- Theatrical release poster

Japanese name
- Kanji: 転校生
- Literal meaning: Transfer student(s)
- Revised Hepburn: Tenkōsei
- Directed by: Nobuhiko Obayashi
- Screenplay by: Wataru Kenmotsu
- Based on: Tenkōsei by Hisashi Yamanaka
- Produced by: Michio Morioka; Shosuke Taga; Kyōko Ōbayashi;
- Starring: Toshinori Omi; Satomi Kobayashi; Makoto Satō; Kirin Kiki; Jō Shishido;
- Cinematography: Yoshitaka Sakamoto
- Music by: Shōhei Hayashi
- Production companies: Art Theatre Guild Nippon Television
- Distributed by: Shochiku
- Release date: April 17, 1982 (Japan);
- Running time: 112 minutes
- Country: Japan
- Language: Japanese

= I Are You, You Am Me =

I Are You, You Am Me (転校生, Tenkōsei), also known as Exchange Students, is a 1982 Japanese fantasy film directed by Nobuhiko Obayashi. It is based on a novel of the same name by Hisashi Yamanaka. Obayashi himself directed and co-wrote a second film based on the same novel, premiered in 2007 and titled Switching: Goodbye Me (転校生－さよなら あなた－, Tenkōsei: Sayonara Anata).

> [What you will do]:
According to the film passage, what is the title of the 2007 film that Obayashi made from the same novel? The material that comes after this point isn't needed for the task.

> [Data]:
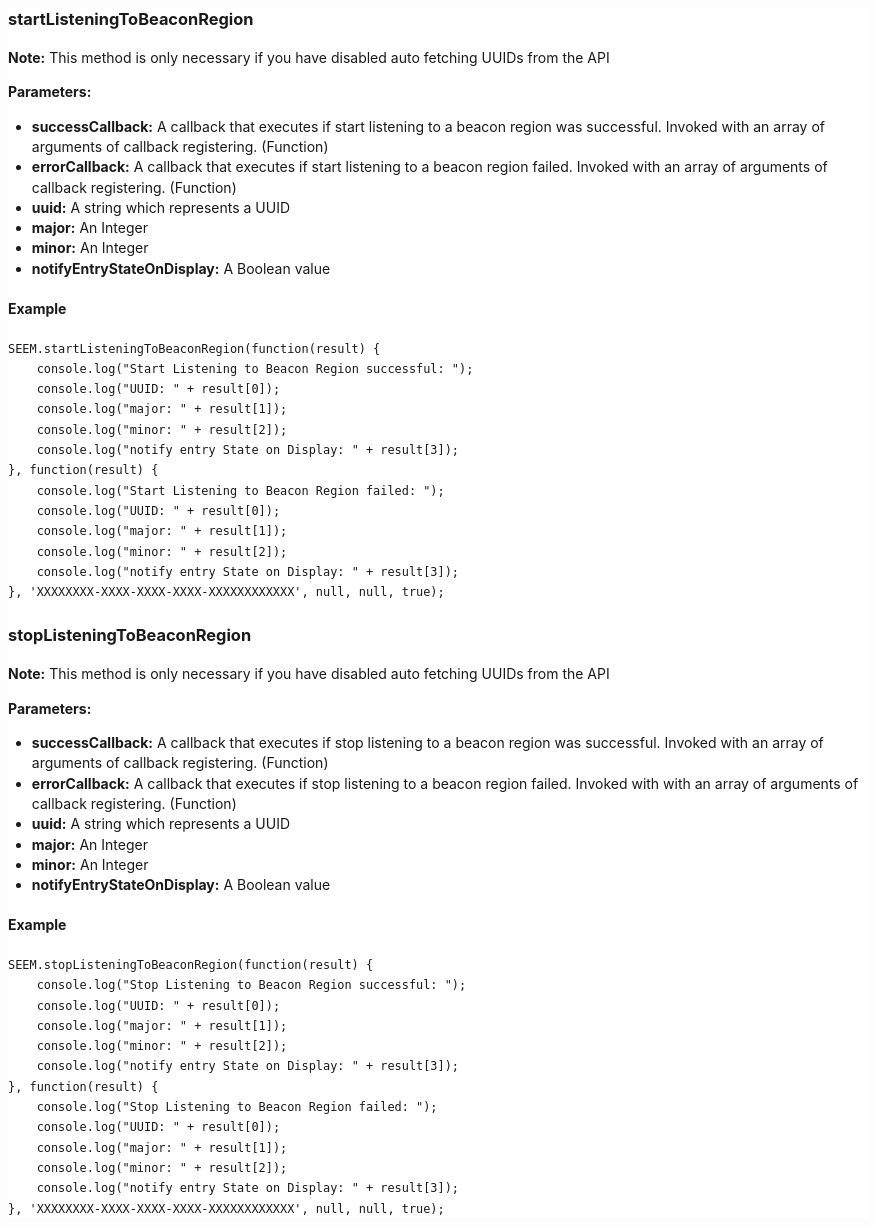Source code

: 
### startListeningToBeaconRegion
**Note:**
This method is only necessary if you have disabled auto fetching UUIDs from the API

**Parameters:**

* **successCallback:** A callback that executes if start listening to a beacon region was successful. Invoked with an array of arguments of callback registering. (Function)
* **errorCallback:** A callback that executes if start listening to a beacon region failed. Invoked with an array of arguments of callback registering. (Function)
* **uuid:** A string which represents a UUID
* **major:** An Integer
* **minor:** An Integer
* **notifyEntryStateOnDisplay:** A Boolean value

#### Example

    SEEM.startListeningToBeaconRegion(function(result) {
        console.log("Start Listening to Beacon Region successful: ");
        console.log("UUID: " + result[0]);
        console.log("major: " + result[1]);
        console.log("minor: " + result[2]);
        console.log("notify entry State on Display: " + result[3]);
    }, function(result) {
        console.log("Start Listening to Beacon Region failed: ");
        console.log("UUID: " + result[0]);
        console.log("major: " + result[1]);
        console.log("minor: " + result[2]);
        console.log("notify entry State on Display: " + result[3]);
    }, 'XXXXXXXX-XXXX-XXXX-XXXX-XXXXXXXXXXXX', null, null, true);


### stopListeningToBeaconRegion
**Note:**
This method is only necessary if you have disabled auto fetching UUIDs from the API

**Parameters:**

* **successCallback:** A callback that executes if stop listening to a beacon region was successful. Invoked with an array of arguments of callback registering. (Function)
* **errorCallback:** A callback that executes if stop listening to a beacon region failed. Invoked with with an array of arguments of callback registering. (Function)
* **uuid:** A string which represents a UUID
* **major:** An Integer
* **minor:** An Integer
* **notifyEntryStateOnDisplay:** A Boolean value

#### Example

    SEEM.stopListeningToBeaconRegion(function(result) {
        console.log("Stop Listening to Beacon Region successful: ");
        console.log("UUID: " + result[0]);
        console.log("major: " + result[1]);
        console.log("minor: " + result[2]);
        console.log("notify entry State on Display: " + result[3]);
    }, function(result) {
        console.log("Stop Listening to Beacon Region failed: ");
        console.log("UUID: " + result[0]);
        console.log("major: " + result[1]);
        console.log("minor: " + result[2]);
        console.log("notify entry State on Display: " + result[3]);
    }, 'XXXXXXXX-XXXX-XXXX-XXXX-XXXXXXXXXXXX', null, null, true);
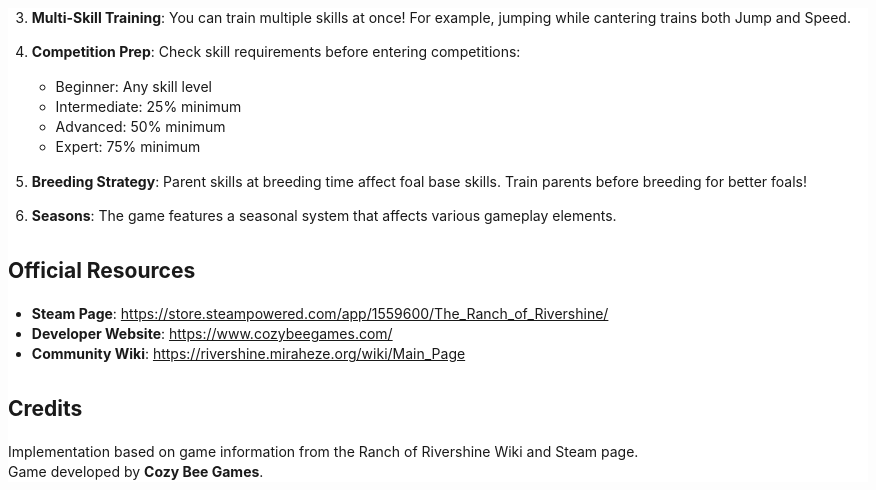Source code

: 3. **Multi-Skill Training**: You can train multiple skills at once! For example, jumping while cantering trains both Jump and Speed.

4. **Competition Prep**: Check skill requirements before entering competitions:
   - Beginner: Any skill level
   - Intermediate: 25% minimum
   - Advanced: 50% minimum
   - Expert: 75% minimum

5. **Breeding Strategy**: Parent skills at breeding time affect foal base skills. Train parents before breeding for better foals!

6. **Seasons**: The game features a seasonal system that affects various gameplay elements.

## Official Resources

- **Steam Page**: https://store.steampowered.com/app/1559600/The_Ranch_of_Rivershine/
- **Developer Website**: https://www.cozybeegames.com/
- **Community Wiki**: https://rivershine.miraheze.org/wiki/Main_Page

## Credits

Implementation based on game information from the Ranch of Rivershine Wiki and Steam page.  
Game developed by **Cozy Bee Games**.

> [Answer]:
Switching: Goodbye Me (Tenkōsei: Sayonara Anata).